Die diesjährigen Mooshauser Gespräche zur Kirchlichen Zeitgeschichte waren einem Phänomen gewidmet, das in den vergangenen Jahren nicht nur innerhalb der beiden großen Kirchen in Deutschland, sondern - vor allem im Zusammenhang mit Selbstmordattentaten islamistischer Terroristen - auch in den Massenmedien erhöhte Aufmerksamkeit gefunden hat. Die interdisziplinär und interkonfessionell angelegte Tagung zum Thema "Martyrium im 20. Jahrhundert" vom 17. bis 19. Oktober 2003 wurde von der Evangelischen Arbeitsgemeinschaft für Kirchliche Zeitgeschichte in Kooperation mit dem Freundeskreis Mooshausen e.V. und der Kommission für Zeitgeschichte veranstaltet. Finanziell gefördert wurde die Tagung von der Robert Bosch Stiftung.

Hartmut Lehmann (Göttingen) machte in seiner Einführung auf aktuelle Formen des Märtyrergedenkens in der anglikanischen, der römisch-katholischen und der evangelischen Kirche aufmerksam und wies auf partielle Unterschiede hinsichtlich der jeweiligen Auswahlkriterien hin, die z.B. die Repräsentativität und Ökumenizität sowie den Zusammenhang zwischen Bekenntnis, Verfolgung und Tod beträfen. Konfessionsübergreifend sei der christliche Märtyrerbegriff bis zur Gegenwart an folgende Persönlichkeitsmerkmale gebunden: den christlichen Glauben, die praktizierte Nächstenliebe sowie die Glaubenstreue im Leiden bis zum Tod. Von entscheidender Bedeutung seien - möglichst schriftliche - Zeugnisse des individuellen Glaubens, anhand deren sich christliche Märtyrer wie z.B. Martin Luther King von säkularen Märtyrern wie z.B. Ché Guevara unterscheiden ließen.

····················

Welche Persönlichkeitsmerkmale binden laut dem Textauszug den christlichen Märtyrerbegriff konfessionsübergreifend bis heute? Zähle alle auf.

▶ **UNTERSUCHTE DATEN**:
····················

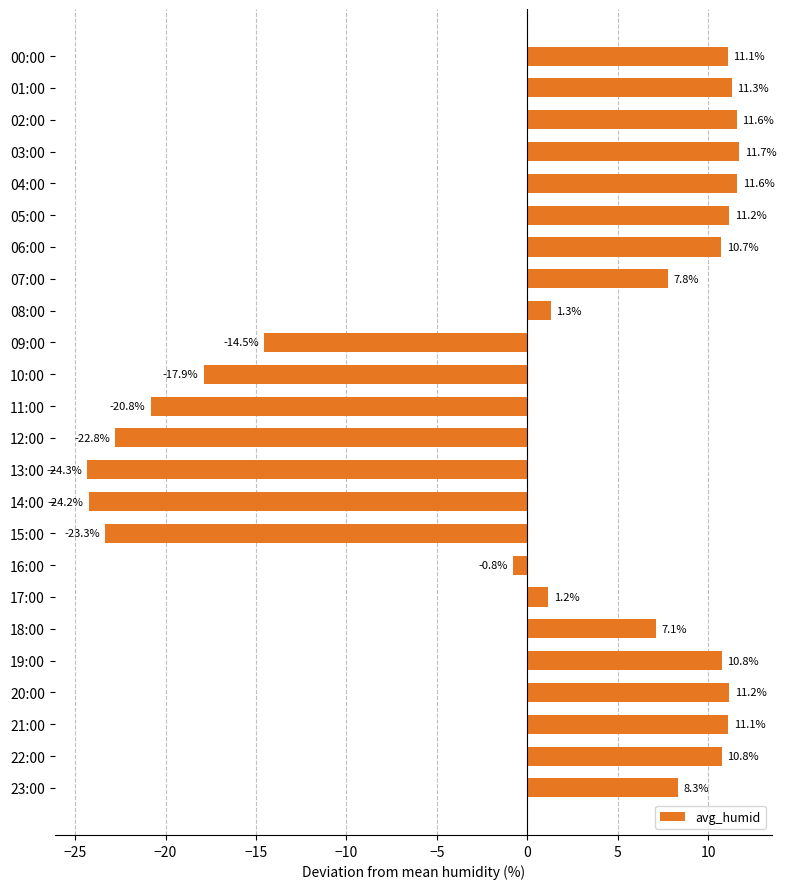

Which category has the highest value across all series?

03:00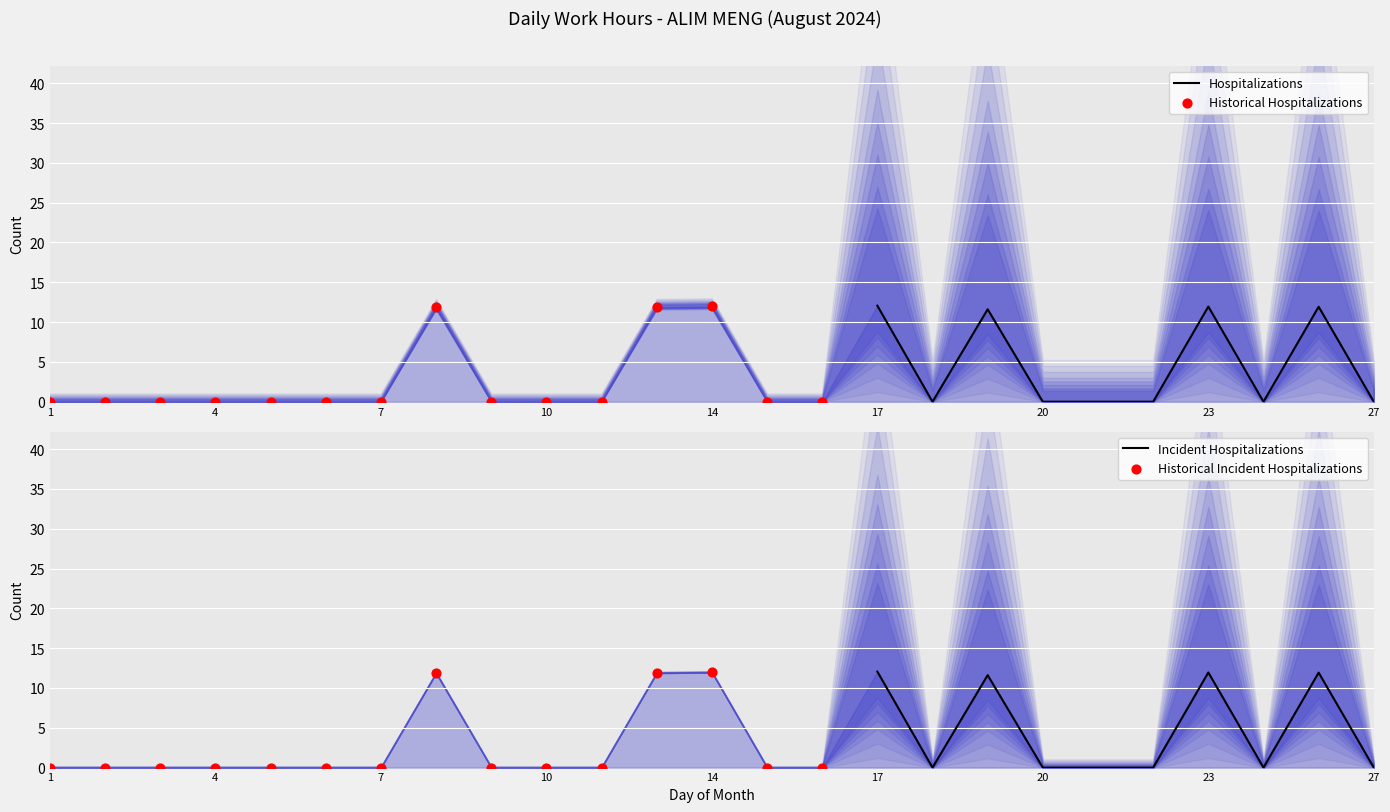

Which has a higher value, 13 or 22?

13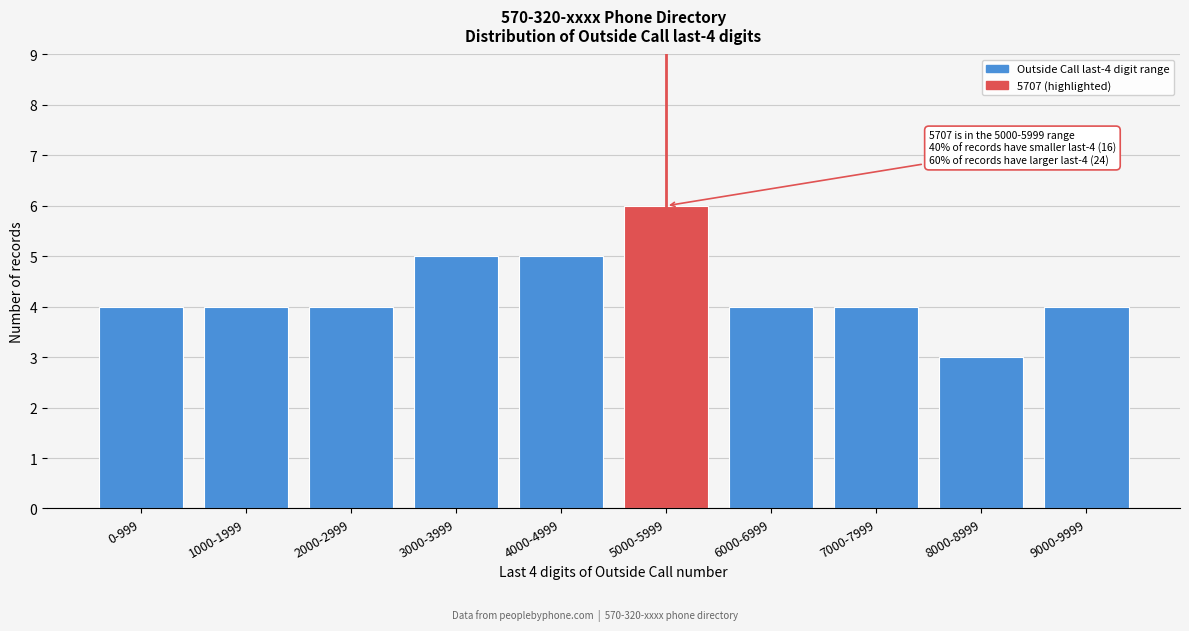

Reading left to right, extract all data points from this chart.

0-999=4	1000-1999=4	2000-2999=4	3000-3999=5	4000-4999=5	5000-5999=6	6000-6999=4	7000-7999=4	8000-8999=3	9000-9999=4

····················

▶ **SCHRIFTLICHE ANTWORT**:
- der christliche Glaube
- die praktizierte Nächstenliebe
- die Glaubenstreue im Leiden bis zum Tod